Mardi 16 mars.France culture. émission d’Arnaud Laporte
Sobel explique que le théâtre ne ré-énchante pas le monde, mais justement joue un rôle de désenchantement du monde dont il souligne le chaos.
Fabienne Pascaud rebondit, oui elle est désenchantée.
Elle trouve la pièce mauvaise,le cinquième acte(justement le double personnage) obscur.
Sobel est stupéfait,attristé aussi, il demande à Fabienne Pascaud de retirer le « On n’y comprend rien » de le remplacer par « je ne comprends rien ».
La première question de Laporte : Bernard Sobel, vous êtes juif, parlez nous de la rafle du vel d’Hiv,parlez nous de votre père, rescapé d’Auschwitz.
Sobel refuse de répondre, puis plus tard revient sur la question. Il parle de la première vision qu’il a de son père qu’il retrouve à l’hôtel Lutétia, Sobel à huit ans, son père pèse 34 kg.

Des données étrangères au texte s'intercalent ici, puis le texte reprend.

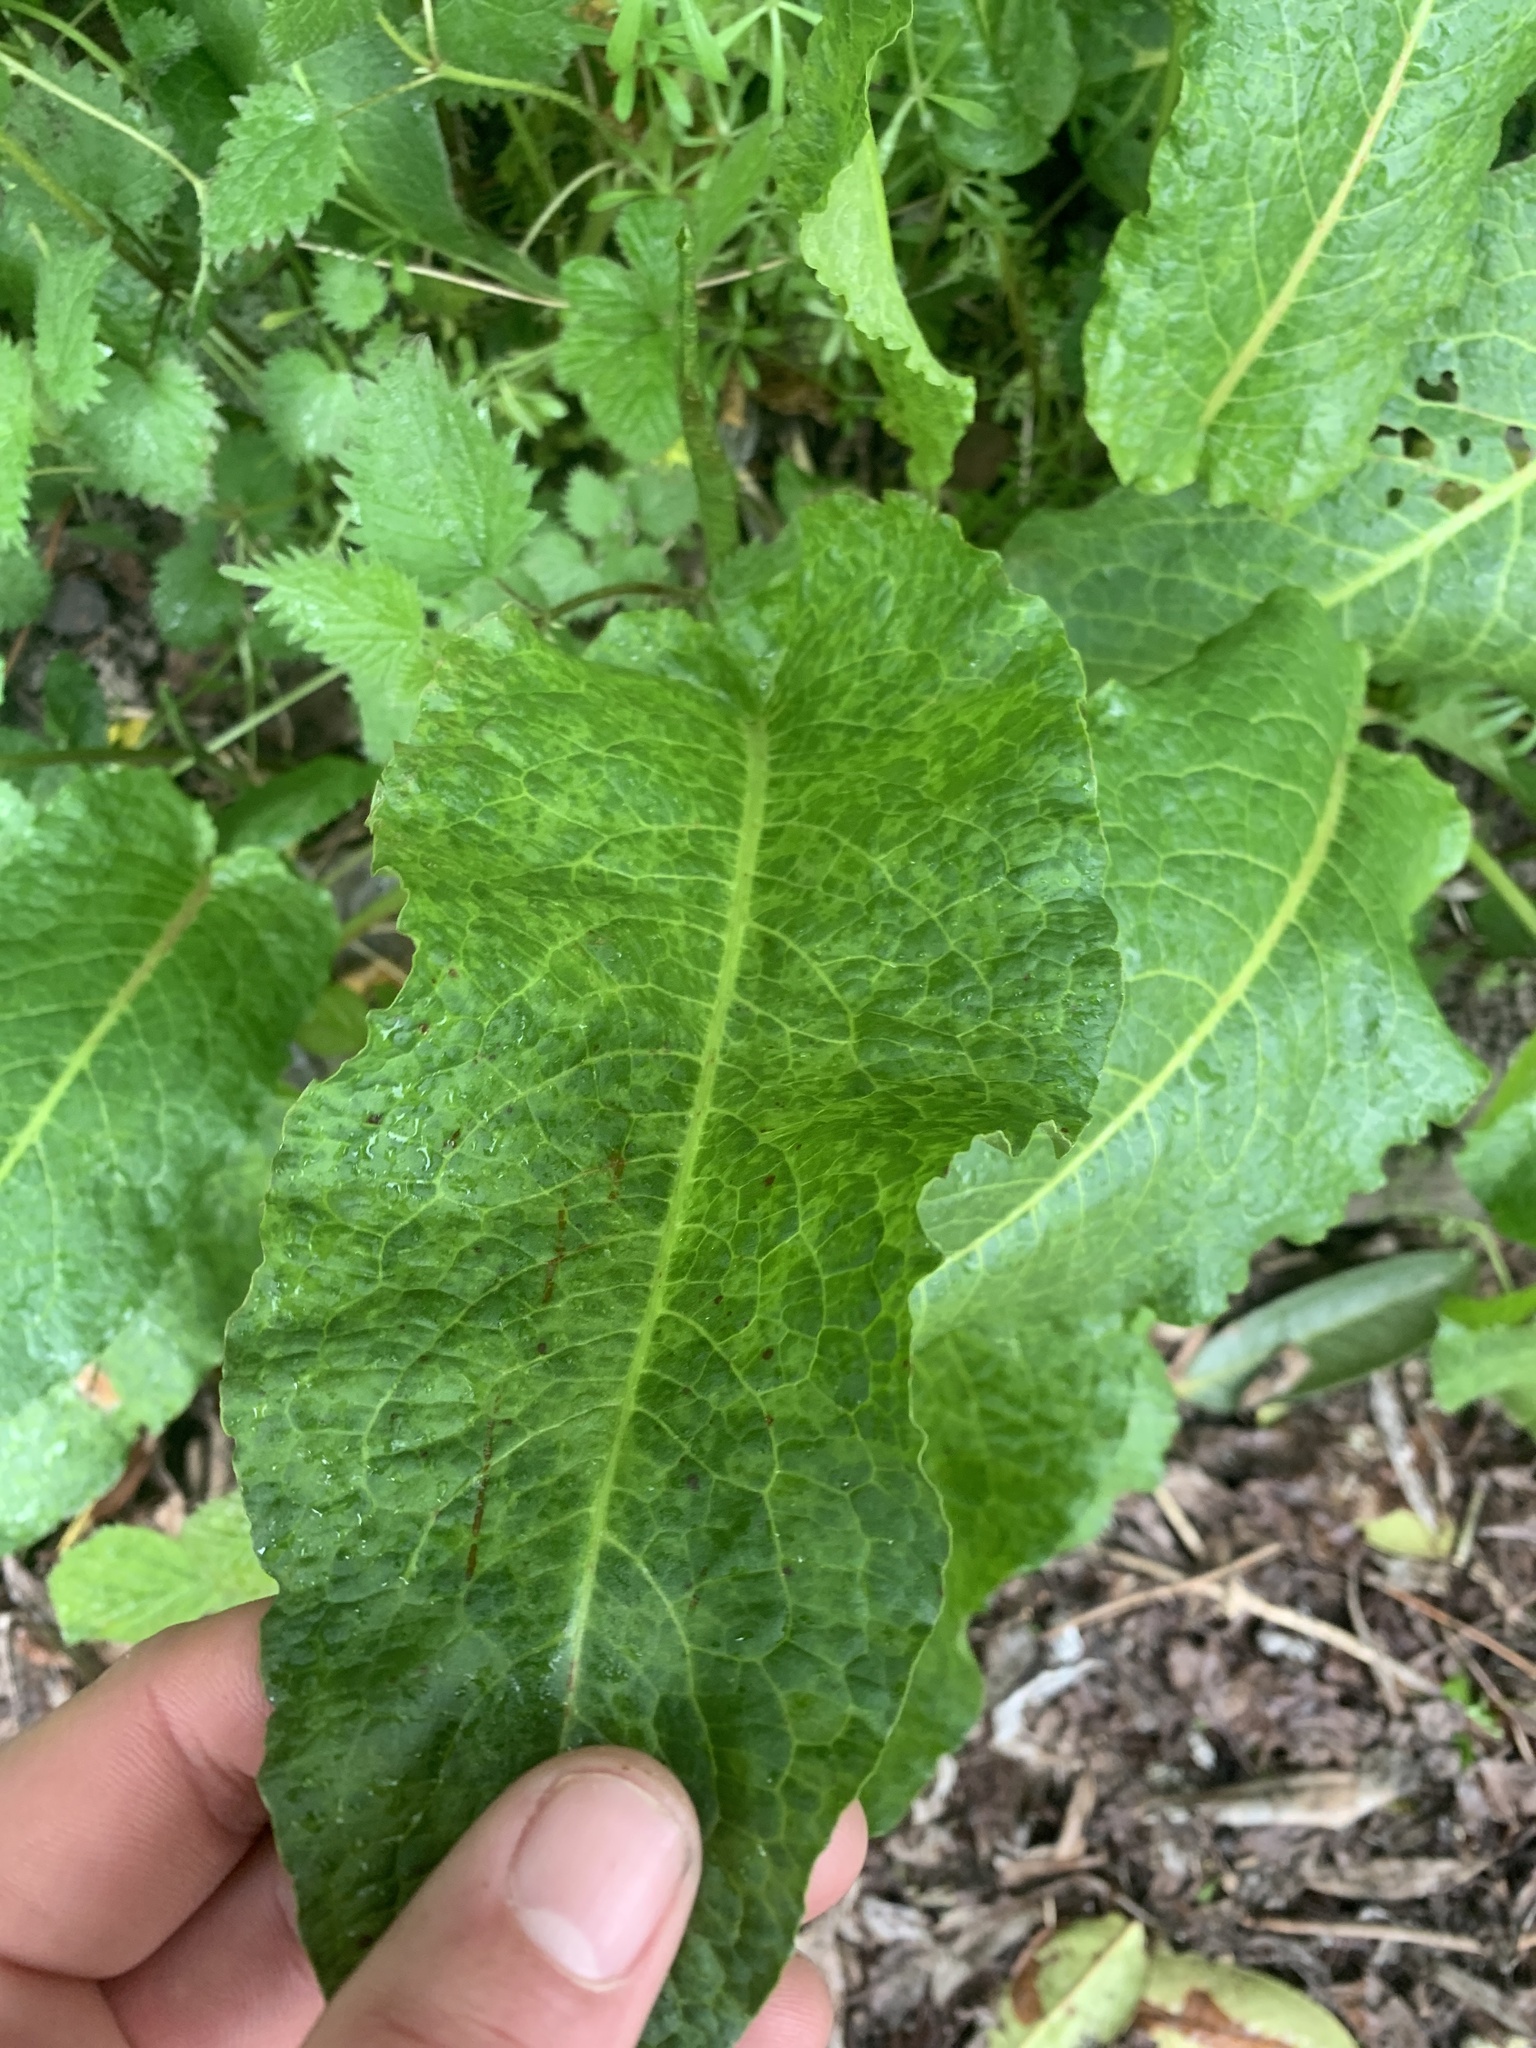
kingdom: Plantae
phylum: Tracheophyta
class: Magnoliopsida
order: Caryophyllales
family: Polygonaceae
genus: Rumex
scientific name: Rumex obtusifolius
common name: Bitter dock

Son père reprend son travail d’épicier,qui ne l’intéresse guère, car la partie la plus intéressante et la plus intense de sa vie, restera Auschwitz qu’il raconte de temps en temps à son fils.
Une dernière question : Faire du théâtre à 74 ans ?
Bernard répond : c’est dur.
Je me dis : Shakespeare ne tient pas le choc devant Auschwitz.